Lawmakers debated an amendment to House Bill 36 that would have doubled the state’s initial wildland fire module from one to two and increased appropriations. Supporters cited faster statewide response and potential savings; opponents urged fiscal caution and phased implementation. The roll‑call vote failed 29–31 (2 excused).

A floor amendment to House Bill 36 that would have doubled the state’s initial wildland fire module from one to two — with corresponding increases in staffing and appropriations — failed on a roll‑call vote on Feb. 12. Representative Connelly, who offered the amendment on second reading, described precise changes to the bill’s staffing and dollar amounts, saying the amendment would "double" module counts and funding to place 1 module on the east and 1 on the west side of the state to improve response times (Representative Connelly, SEG 503–536).

Supporters framed the amendment as an investment in firefighter capacity and an insurance policy against costly outside deployments. Representative Fornstrom said the amendment "could save money" in a major fire and argued added modules would be used for mitigation work when not fighting active fires (SEG 700–721). Representative Byron recalled responding to a large wildfire and said faster statewide access to modules can reduce local resource strain (SEG 636–669).

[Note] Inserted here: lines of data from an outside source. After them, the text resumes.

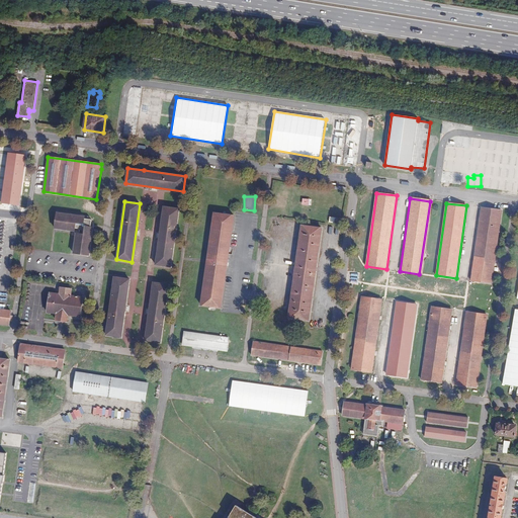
[(164,206),(156,265),(171,267),(179,209),(164,206)]
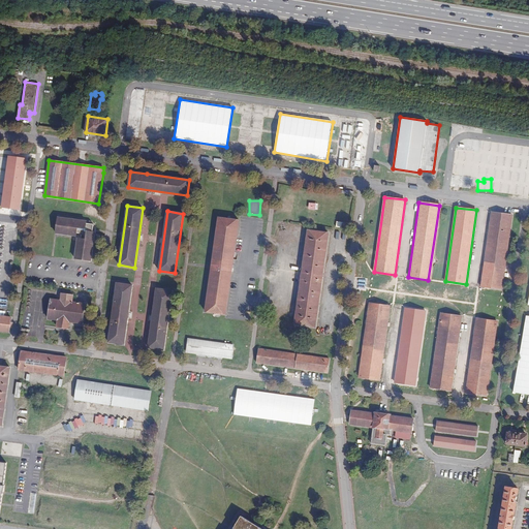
[(512,215),(492,212),(489,236),(481,286),(502,289),(508,244),(512,215)]
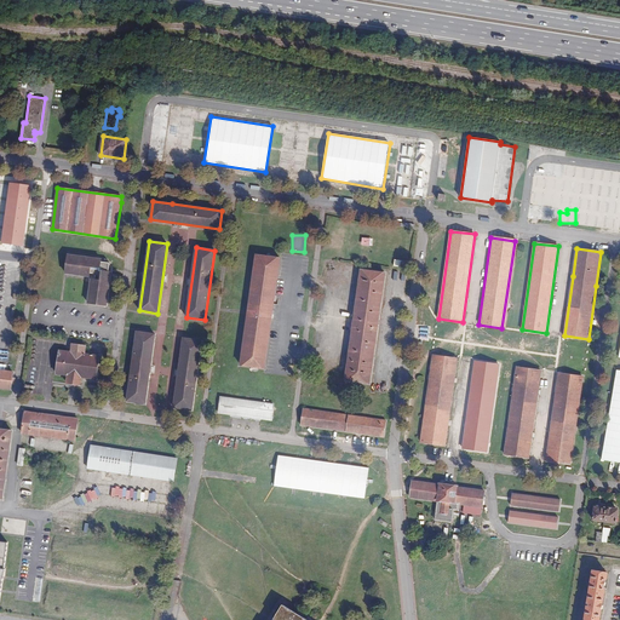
[(241,366),(265,369),(275,302),(280,258),(257,254),(241,366)]
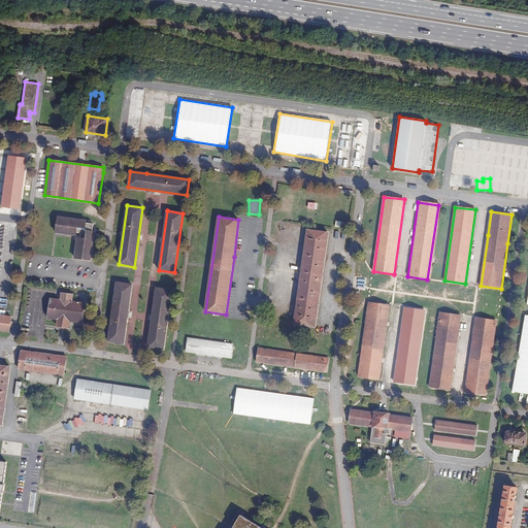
[(87,221),(58,218),(56,233),(72,235),(72,234),(76,235),(76,232),(80,233),(80,234),(81,234),(80,238),(78,238),(77,242),(75,258),(91,260),(95,232),(93,232),(94,224),(86,223),(87,221)]
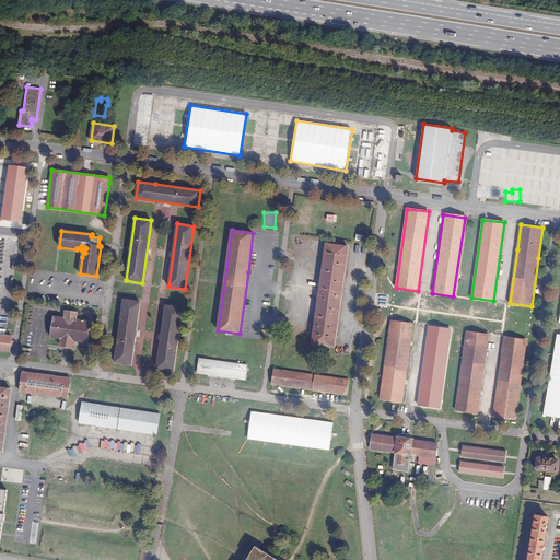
[(334,347),(348,247),(326,244),(312,343),(334,347)]
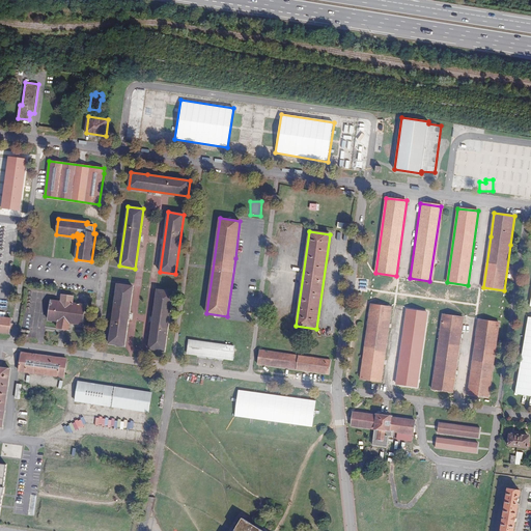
[(124,345),(133,286),(130,286),(117,284),(109,343),(124,345)]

Opponents warned of hiring, management and fiscal risks. Representative Bair urged caution, saying JAC and interim work recommended starting with a single module to ensure it can be managed well before expanding (SEG 560–581). Representative Harrelson cautioned about a roughly $3.0 million fiscal effect and asked whether the state should try one module first (SEG 616–633).

Because the amendment included new appropriations it required a roll‑call vote. The chief clerk called the roll and the House recorded 29 yes, 31 no, and 2 excused; the amendment was not adopted (SEG 731–775).

The underlying HB36 remained on the calendar for third reading after the amendment failed.